IT ステーションディレクター
横溝 陽一氏
右:オムロン 執行役員常務 グループ戦略室長
樋口 英雄氏
横溝 小売業界を取り巻く環境は劇的に変化しているうえ、インターネットによって21世紀は情報ルネッサンスの時代を迎え、生産者主導型から消費者主導型のスタイルへと転換しつつある。弊社も変化への対応を迫られており、CIOとして「ローソン3.0」「PRiSM」「Intelligent Competency Center(ICC)」の3つのテーマに取り組んでいる。ローソン3.0は現在構築中の次世代ITシステム、PRiSMは「お客さま・オーナー・クルー・社員の誰からも選ばれるローソン!」を目指す業務改革、ICCは分析力を武器とする企業になるための情報戦略だ。
これらに取り組むのに、最も大切なのはイノベーションだ。ローソンの存在意義はコンビニ業界のイノベーションリーダーであり続けること。ゴーギャンの絵のタイトルにならい「ローソンはどこから来たのか、ローソンとは何者なのか、ローソンはどこへ行くのか」といつも考えている。
自らを改める必要性を痛感、経営理念に立ち返る
樋口 「今回の世界同時不況は、あらゆるバブルがグローバルにはじけたもの」というのが弊社社長の言葉で、現状を真摯に受け止めて自らを改めなければならないという思いを強くしている。おそらくトンネルを抜けたところにあるキーワードは環境、安心・安全、健康だろう。「真のソーシャルニーズ創造を貫く」という経営理念に立ち返り、そうした社会の実現にいかに貢献できるかが重要だろう。
弊社はセンシング&コントロールをコア技術として、「工場自動化用制御機器」「家庭・通信用電子部品」「自動車用電子部品」「健康・医療機器」「社会システム」の5つのセグメントで事業を展開している。いずれもニッチであるが、グローバルに展開している。短期的には、現行の運営方式を徹底的に削減・抑制し、不採算事業については見直すといった緊急対策を講じている。中長期的には、ドメインと位置付けている5つのセグメントの構造改革、ドメイン内での世界トップの追求、運営方式(変動費構造、生産構造、本社機能、IT構造)の改革を行うことで収益構造を抜本的に改善したい。
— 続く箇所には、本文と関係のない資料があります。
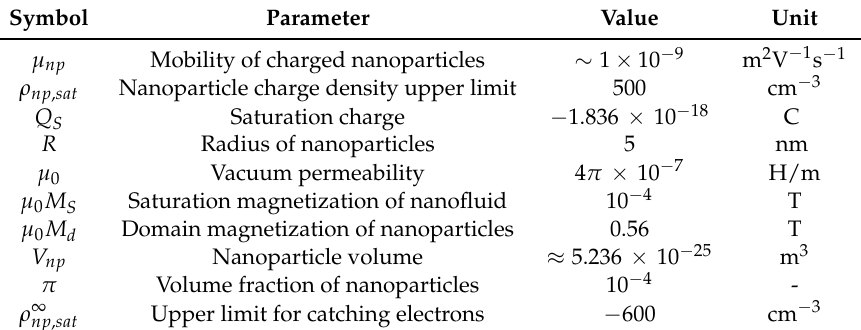
Table 3. Values of the new parameters used in the streamer simulation for nanofluids.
横溝 昨年の景気後退に先立ち、当初の予定額のまま執行すると経常利益に大きな影響が出るとの経営判断に至り、1040億円で計画していた次世代ITシステム向け投資を約20%削減した。
具体的には、「アーキテクチャ」「調達方法」「運用サービスレベル」の3点でシステムの見直した。アーキテクチャについては、大型サーバーを必要とするバッチ処理から小型サーバーで済むリアルタイム処理へと変更した。調達方法については、ベンダーやパートナーと協議し、保守期間が満了するものについて延命策を講じた。サービスレベルについても、見直している。
樋口 弊社も2008年下期から急激な景気後退に見舞われたので、IT投資を削減対象にし、その一環として既存IT資産に対する運用保守の徹底的な見直しに踏み込んだ。例えば、業務アプリケーションについては保守やバージョンアップを基本的に中止し、その分を企業を成長させるための戦略型IT投資に集中させている。上述の既存ITの運用・保守費用がIT費用全体の3分の1を占めるが、そのほぼ3分の1をカットした。
削減の際には、2つのことに留意した。1つは、バラバラになっているものを統合するやり方で臨むこと。具体的には、サーバーを統合し、業務アプリケーションを統合し、ベンダーとの契約も統合した。2つ目は、関係者の理解を得るために、現行のプロセスを新しいものに変えていくという方向性を明示するよう心掛けた。そうすれば、既存のものの保守をやめても、使っている人はなんとか我慢してくれるからだ。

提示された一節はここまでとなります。